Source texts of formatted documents
#####

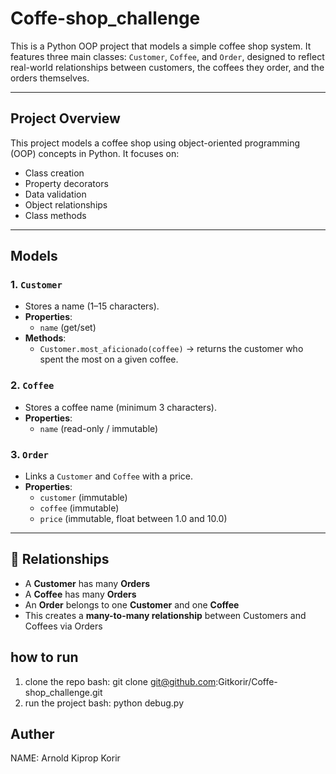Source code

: # Coffe-shop_challenge

This is a Python OOP project that models a simple coffee shop system. It features three main classes: `Customer`, `Coffee`, and `Order`, designed to reflect real-world relationships between customers, the coffees they order, and the orders themselves.

---

## Project Overview

This project models a coffee shop using object-oriented programming (OOP) concepts in Python. It focuses on:

- Class creation
- Property decorators
- Data validation
- Object relationships
- Class methods

---

## Models

### 1. `Customer`

- Stores a name (1–15 characters).
- **Properties**:
  - `name` (get/set)
- **Methods**:
  - `Customer.most_aficionado(coffee)` → returns the customer who spent the most on a given coffee.

### 2. `Coffee`

- Stores a coffee name (minimum 3 characters).
- **Properties**:
  - `name` (read-only / immutable)

### 3. `Order`

- Links a `Customer` and `Coffee` with a price.
- **Properties**:
  - `customer` (immutable)
  - `coffee` (immutable)
  - `price` (immutable, float between 1.0 and 10.0)

---

## 🔗 Relationships

- A **Customer** has many **Orders**
- A **Coffee** has many **Orders**
- An **Order** belongs to one **Customer** and one **Coffee**
- This creates a **many-to-many relationship** between Customers and Coffees via Orders

## how to run

1. clone the repo
   bash: git clone git@github.com:Gitkorir/Coffe-shop_challenge.git
2. run the project
   bash: python debug.py

## Auther

NAME: Arnold Kiprop Korir
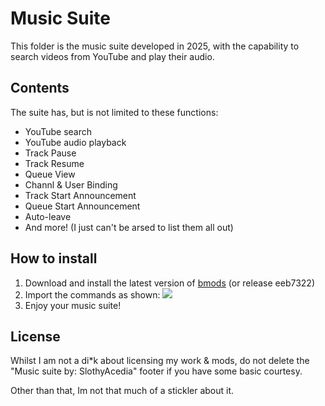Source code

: # Music Suite
This folder is the music suite developed in 2025, with the capability to search videos from YouTube and play their audio.

## Contents
The suite has, but is not limited to these functions:
- YouTube search
- YouTube audio playback
- Track Pause
- Track Resume
- Queue View
- Channl & User Binding
- Track Start Announcement
- Queue Start Announcement
- Auto-leave
- And more! (I just can't be arsed to list them all out)

## How to install
1) Download and install the latest version of [bmods](https://github.com/RatWasHere/bmods) (or release eeb7322)
2) Import the commands as shown:
![](https://github.com/slothyace/bcs-samples/blob/main/.documentation/importCmd.gif)
3) Enjoy your music suite!

## License
Whilst I am not a di*k about licensing my work & mods, do not delete the "Music suite by: SlothyAcedia" footer if you have some basic courtesy.  
  
Other than that, Im not that much of a stickler about it.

#####

**Work to complete:** Only the lines from the line holding "NAME: Arnold Kiprop Korir" through the last line above belong in the answer, repeated exactly; the pictures do not.

**Task solution:**
NAME: Arnold Kiprop Korir
Source code

: # Music Suite
This folder is the music suite developed in 2025, with the capability to search videos from YouTube and play their audio.

## Contents
The suite has, but is not limited to these functions:
- YouTube search
- YouTube audio playback
- Track Pause
- Track Resume
- Queue View
- Channl & User Binding
- Track Start Announcement
- Queue Start Announcement
- Auto-leave
- And more! (I just can't be arsed to list them all out)

## How to install
1) Download and install the latest version of [bmods](https://github.com/RatWasHere/bmods) (or release eeb7322)
2) Import the commands as shown:
![](https://github.com/slothyace/bcs-samples/blob/main/.documentation/importCmd.gif)
3) Enjoy your music suite!

## License
Whilst I am not a di*k about licensing my work & mods, do not delete the "Music suite by: SlothyAcedia" footer if you have some basic courtesy.  
  
Other than that, Im not that much of a stickler about it.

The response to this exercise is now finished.